I gave her an um, please explain look, and in response, she slowly turned the mirror toward me, pointing at the crack. A little yelp escaped my lips. A cracked mirror! It felt dramatic and purposeful, like in a movie when someone breaks into a house but takes nothing except a single piece of art.
“Well, the gods have spoken,” I said.
“Did someone do this?” She was squinting and looking around, even though the windows were covered with snow.
“Yeah, it was probably Vanessa,” I said. “You know how jealous she is of you and how skilled she is at intimate yet profound gestures…” I shot her one of my favorite looks—one raised eyebrow, a mock glower—before continuing, “Amanda, some one didn’t do this, some thing did—the cold.”
“Annie-baby,” she said, her tone pseudo-serious, “you need to stop reading so many books. All that knowledge is making you too smart for me.”
“Never.” I stretched the word out for a couple extra beats because I wanted to bathe in her compliment. I’d had this idea I was special, destined for big things, and yet a voice in the back of my mind would every so often terrorize me, sending a thought burning through my psyche: It’s all a lie; you’re nobody and you’ll always be nobody . Amanda’s compliments helped smother those wildfires.
“Just the cold is what you’re saying—for sure?”
“Just the cold,” I said. “Although, I’m really in love with the idea of someone breaking into Brando and doing no other damage than smashing the rearview mirror to deliver the ultimate mindfuck.”
She grinned. “Kinda genius really.”
“I’d want to be friends with them,” I said.
“But not, like, too good of friends?” Amanda frowned.
“Oh, no, no, no, just casual friends—like maybe every other week for pizza kind of friends?” I liked this repartee of ours, especially when it blended with an acknowledgment of the depth of our relationship. I didn’t need other friends like I needed her.
“Or even every third week?”
“Monthly, let’s say.” I winked at her, hoping the wink was cool and not cheesy, and it must have been because her hand left the mirror and rested on my cheek for a moment. The warmth of it was nice, and we looked at each other for a few seconds before she broke away and said, “Less than two years, then…”
“The future.” I gestured as if imagining the words on a marquee, blocking them out: The Future, starring Anne Marie Callahan and Amanda Kent . We’d talked about it all the time, nonstop, our plan to drive Brando to Los Angeles after graduation. The pitch, in our minds, was unique and unbeatable: We’d be a package deal, Amanda playing the brunette who turns heads but still possesses fantastic comedic timing, me the quirky sidekick who has acting chops and secretly steals all the scenes.

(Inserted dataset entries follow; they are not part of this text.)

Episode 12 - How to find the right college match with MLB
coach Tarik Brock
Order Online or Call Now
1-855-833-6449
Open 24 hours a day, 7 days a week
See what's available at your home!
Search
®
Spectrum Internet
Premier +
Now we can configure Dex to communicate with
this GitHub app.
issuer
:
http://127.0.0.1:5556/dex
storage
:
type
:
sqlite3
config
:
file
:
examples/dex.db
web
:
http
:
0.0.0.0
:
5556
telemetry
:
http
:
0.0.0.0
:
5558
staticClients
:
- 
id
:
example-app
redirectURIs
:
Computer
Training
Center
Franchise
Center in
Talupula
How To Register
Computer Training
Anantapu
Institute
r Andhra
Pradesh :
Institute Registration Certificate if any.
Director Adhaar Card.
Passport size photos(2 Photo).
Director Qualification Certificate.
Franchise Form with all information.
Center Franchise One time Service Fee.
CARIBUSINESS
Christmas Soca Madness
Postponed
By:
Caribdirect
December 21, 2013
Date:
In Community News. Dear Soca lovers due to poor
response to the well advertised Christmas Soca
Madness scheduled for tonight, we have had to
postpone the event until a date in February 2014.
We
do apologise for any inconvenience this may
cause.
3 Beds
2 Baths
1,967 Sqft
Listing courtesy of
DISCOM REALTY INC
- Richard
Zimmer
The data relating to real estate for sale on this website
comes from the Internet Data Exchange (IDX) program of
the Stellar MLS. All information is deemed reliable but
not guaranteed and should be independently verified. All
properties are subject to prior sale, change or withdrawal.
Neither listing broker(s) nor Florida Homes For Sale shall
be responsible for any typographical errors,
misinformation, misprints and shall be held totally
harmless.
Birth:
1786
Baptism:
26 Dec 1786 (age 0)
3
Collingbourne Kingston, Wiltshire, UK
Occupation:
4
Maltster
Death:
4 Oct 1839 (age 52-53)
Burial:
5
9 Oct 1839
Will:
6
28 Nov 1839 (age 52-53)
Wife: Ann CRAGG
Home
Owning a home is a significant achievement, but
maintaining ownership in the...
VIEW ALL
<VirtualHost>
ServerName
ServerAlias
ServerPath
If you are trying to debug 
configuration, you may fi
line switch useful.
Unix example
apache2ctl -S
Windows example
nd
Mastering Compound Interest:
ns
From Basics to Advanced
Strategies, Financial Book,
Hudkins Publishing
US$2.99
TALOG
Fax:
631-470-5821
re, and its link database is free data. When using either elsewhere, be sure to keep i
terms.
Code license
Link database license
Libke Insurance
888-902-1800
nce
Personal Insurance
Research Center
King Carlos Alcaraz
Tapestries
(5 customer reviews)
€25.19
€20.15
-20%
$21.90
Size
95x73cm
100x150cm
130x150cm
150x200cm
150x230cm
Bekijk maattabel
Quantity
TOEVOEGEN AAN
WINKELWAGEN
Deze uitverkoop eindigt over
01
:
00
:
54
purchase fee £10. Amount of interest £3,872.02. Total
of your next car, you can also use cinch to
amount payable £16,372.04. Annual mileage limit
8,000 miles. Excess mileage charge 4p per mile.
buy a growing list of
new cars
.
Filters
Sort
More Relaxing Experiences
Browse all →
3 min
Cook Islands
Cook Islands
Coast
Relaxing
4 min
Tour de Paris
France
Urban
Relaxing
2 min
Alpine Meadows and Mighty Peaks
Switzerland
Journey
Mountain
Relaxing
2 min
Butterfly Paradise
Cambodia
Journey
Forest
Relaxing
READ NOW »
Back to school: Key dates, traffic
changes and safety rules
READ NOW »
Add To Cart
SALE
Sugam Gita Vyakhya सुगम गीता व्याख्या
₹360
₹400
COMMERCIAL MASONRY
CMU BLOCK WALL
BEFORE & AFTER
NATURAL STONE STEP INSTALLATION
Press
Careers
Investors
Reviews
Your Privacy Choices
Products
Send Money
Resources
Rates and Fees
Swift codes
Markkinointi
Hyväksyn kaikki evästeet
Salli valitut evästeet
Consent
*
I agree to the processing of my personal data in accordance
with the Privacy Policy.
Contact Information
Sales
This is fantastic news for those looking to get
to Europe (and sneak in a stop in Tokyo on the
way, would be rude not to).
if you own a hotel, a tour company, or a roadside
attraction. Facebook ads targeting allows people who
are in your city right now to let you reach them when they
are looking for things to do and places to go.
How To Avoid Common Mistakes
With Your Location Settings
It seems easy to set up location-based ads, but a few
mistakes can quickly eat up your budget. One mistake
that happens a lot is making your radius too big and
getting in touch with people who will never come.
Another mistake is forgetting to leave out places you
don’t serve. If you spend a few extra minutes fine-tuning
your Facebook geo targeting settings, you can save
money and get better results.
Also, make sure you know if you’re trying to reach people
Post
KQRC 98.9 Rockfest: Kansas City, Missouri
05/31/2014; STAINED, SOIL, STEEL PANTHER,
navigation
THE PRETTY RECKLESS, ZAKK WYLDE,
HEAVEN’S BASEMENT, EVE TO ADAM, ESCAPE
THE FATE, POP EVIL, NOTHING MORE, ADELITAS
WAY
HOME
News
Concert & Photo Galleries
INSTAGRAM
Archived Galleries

I hadn’t mentioned to Amanda that the big black hole inside me ached for more, and that my brain was constantly spinning ideas for satisfying it. Not once had I told her about my disloyal thoughts: that maybe I would need more than best-friend comedies. That maybe I would need a prestigious solo career, then maybe I would write and produce, then direct, then whatever achievement level came after that, no doubt; an endless pursuit of the golden key that would unlock the highest version of life and make me feel whole.
Listening to my brain was exhausting. Only now do I question my brain’s wisdom, wonder if it’s actually working in my best interest. But back then? A thought was reality. And how do you tell your best friend that your brain imagines outgrowing them—that it’s not even a choice; it’s a necessity.